> _PROVIDED TEXT_
I wanted to clarify a few things. I made changes to compile the project locally on Windows 10.

As a side note, I found your project through your paper on ESOP (titled "Exact Synthesis of ESOP Forms"). Thanks for making it open source; it has been very helpful.

Currently, I am using const auto cubes = esop::esop_from_optimum_pkrm(tt); with a fully defined truth table. However, I noticed that when I use an inverted truth table and manually add the term "⊕(1)", the resulting expression sometimes has fewer terms (e.g., for the input auto const tt = from_hex<3>("fe");).

Is there another function that might provide better results, or perhaps multiple, slightly different results that could optimize the expression further?

[hriener]

The function synthesizes a PKRM (= a special case of an ESOP).

[Dataset excerpts]
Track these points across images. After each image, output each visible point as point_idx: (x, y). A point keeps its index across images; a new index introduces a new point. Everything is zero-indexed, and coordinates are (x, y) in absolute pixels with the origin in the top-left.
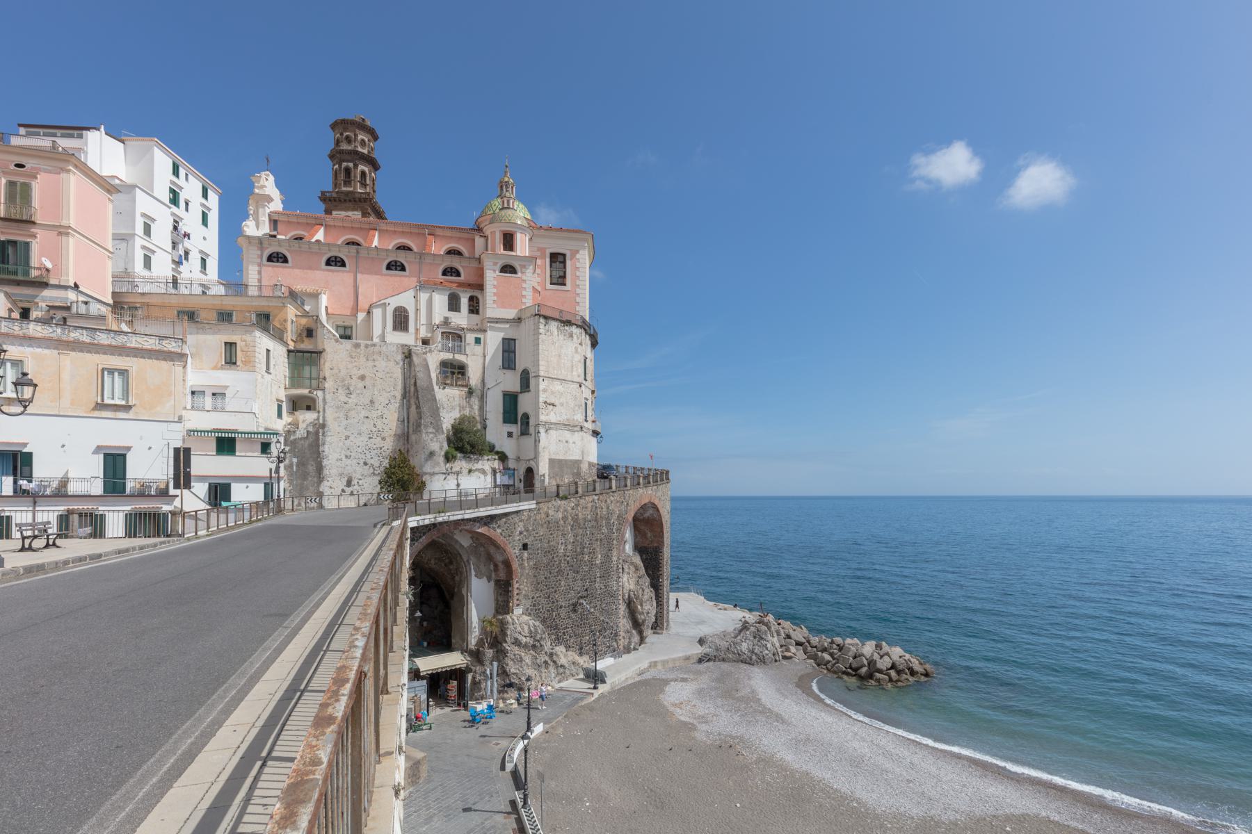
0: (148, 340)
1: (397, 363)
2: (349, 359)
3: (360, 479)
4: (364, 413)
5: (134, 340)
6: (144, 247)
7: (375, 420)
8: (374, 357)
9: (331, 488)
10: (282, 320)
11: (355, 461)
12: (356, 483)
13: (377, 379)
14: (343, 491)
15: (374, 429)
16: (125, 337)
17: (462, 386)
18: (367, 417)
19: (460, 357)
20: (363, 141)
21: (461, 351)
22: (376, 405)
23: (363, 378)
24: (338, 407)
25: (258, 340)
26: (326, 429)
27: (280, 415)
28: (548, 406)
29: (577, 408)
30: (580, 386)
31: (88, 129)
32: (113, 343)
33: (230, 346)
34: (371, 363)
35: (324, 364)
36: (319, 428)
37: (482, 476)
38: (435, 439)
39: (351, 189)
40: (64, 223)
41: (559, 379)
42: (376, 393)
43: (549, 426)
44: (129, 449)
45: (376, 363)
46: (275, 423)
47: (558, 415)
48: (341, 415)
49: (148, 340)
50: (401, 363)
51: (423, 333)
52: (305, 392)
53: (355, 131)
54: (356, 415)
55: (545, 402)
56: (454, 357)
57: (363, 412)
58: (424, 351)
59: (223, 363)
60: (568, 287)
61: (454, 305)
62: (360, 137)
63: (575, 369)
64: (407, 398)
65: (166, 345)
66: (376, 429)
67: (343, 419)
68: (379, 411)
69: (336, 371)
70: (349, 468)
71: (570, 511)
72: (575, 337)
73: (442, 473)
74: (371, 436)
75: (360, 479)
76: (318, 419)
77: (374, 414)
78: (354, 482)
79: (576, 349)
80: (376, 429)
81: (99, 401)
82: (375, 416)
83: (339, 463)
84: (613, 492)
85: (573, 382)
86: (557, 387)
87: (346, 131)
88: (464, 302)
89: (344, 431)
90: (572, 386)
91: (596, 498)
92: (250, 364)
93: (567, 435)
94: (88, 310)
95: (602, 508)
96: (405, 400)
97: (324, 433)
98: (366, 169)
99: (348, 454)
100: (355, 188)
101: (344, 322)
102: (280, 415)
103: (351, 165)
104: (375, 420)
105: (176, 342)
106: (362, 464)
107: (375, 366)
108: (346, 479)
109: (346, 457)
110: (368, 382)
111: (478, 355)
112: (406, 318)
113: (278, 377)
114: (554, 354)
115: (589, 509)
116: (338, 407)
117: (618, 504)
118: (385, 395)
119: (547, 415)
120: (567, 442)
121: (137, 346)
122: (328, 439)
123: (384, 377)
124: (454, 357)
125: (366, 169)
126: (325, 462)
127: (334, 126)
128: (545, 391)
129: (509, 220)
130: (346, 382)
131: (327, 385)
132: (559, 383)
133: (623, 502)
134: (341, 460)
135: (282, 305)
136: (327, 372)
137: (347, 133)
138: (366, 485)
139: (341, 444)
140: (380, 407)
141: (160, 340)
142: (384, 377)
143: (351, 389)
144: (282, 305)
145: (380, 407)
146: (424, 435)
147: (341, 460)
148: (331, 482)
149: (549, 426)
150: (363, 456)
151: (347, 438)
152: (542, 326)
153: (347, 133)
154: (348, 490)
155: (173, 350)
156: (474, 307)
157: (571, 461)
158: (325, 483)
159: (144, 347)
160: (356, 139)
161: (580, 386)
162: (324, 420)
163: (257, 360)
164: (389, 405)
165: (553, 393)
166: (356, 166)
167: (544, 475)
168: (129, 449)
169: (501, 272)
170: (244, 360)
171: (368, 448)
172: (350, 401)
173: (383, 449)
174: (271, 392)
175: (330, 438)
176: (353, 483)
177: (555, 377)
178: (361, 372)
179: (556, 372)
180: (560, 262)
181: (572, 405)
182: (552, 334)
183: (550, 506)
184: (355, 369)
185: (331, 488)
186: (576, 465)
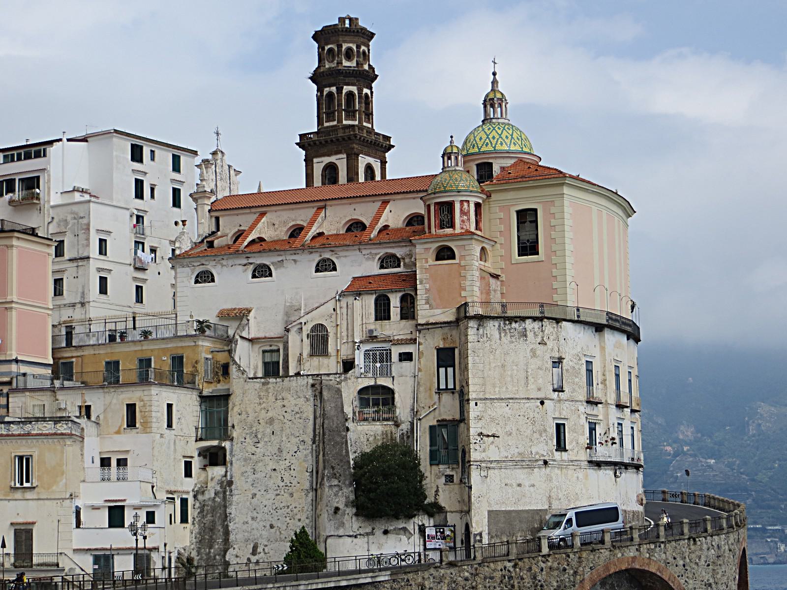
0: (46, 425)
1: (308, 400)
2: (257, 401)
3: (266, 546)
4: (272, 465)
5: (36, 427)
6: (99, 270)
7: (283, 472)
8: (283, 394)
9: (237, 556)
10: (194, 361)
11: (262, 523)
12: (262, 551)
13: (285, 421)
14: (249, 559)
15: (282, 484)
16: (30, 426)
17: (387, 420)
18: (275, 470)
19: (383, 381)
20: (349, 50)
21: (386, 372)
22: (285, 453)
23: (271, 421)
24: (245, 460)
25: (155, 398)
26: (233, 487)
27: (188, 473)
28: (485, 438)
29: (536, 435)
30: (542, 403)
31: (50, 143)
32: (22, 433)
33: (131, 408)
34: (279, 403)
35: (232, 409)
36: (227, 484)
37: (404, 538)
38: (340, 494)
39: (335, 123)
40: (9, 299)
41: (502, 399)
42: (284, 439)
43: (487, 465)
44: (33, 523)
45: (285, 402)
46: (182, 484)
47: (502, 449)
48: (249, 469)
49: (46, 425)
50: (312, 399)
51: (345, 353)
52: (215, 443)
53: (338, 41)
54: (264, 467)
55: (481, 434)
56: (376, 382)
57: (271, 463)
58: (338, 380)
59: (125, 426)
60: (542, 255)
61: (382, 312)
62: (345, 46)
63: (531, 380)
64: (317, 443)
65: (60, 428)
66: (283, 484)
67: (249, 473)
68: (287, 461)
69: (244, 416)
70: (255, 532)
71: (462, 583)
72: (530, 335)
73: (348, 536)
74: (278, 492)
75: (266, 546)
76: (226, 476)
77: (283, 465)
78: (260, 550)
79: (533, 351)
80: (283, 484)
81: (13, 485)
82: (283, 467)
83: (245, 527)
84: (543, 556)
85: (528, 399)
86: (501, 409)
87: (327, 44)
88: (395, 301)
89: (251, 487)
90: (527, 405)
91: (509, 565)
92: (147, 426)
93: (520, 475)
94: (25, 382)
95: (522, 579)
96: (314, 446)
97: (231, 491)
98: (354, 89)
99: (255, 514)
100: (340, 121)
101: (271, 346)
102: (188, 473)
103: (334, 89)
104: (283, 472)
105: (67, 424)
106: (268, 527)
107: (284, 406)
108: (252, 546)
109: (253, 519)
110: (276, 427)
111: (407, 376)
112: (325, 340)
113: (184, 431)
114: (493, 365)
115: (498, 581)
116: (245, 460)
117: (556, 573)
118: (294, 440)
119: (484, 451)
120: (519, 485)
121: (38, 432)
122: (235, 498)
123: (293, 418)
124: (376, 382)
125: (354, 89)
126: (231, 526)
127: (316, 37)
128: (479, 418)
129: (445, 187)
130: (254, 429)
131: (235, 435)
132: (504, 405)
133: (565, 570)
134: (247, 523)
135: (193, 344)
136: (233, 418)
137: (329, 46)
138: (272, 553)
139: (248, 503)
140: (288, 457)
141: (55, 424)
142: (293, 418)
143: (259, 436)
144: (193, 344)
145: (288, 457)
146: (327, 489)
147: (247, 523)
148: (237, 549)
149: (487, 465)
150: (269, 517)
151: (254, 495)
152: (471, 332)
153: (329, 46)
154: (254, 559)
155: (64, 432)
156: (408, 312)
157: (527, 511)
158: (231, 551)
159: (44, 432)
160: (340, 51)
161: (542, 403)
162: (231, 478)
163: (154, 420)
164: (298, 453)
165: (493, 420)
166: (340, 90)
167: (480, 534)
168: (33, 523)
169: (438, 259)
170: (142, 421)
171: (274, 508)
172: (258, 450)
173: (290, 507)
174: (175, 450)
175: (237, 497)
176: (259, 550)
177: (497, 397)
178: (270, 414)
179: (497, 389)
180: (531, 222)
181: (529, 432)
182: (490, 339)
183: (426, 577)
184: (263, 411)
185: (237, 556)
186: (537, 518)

---

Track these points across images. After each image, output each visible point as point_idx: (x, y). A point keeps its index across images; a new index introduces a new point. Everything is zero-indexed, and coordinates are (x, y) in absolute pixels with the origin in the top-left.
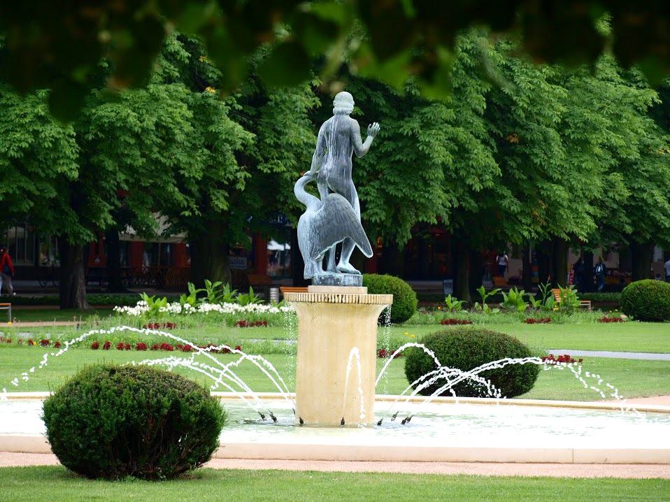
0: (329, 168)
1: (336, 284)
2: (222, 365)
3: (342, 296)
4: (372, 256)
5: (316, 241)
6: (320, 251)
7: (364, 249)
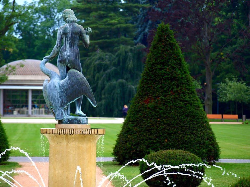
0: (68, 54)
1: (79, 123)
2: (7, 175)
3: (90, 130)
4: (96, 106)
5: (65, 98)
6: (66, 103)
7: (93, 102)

> _WORK REQUIRED_
Please go on with the ESOP synthesis thread from the point where it stops.

> _RESPONSE TO THE EXERCISE_
There are plenty of methods for synthesizing ESOPs. It's not so easy to suggest one without knowing the constraints and goal. The SAT-based exact synthesis approach is interesting for fundamental research --- one wants to find a minimum ESOP (in the number of terms) without being concerned of runtime. In practice, where runtime often matters, I would advise using a different, more scalable approach. Also, the number of terms is not always the desired cost function (e.g., ESOPs can be used to optimize quantum circuits --- in this context sometimes simplifying the cubes is "better" than reducing the number of terms).

[Nick-Liou]

Thank you for your response;, you are absolutely right. Currently, I haven't determined a specific cost function. My focus is on optimizing quantum circuits, particularly in basis encoding, as part of my master's thesis.

I must admit, I haven't grasped the concept of cubes yet, as my initial priority was to compile the project and get it working. If you have any recommendations for functions or approaches that might be better suited for my use case, I would greatly appreciate it.

[hriener]

I would suggest the following approach then:

1. Generate a PKRM as a starting point and write it into a PLA file.
2. Run ABC's &exorcism command ([1]) to compress the PKRM into an ESOP.
3. Optional: Implement a post-processing algorithm that deals with quantum cost.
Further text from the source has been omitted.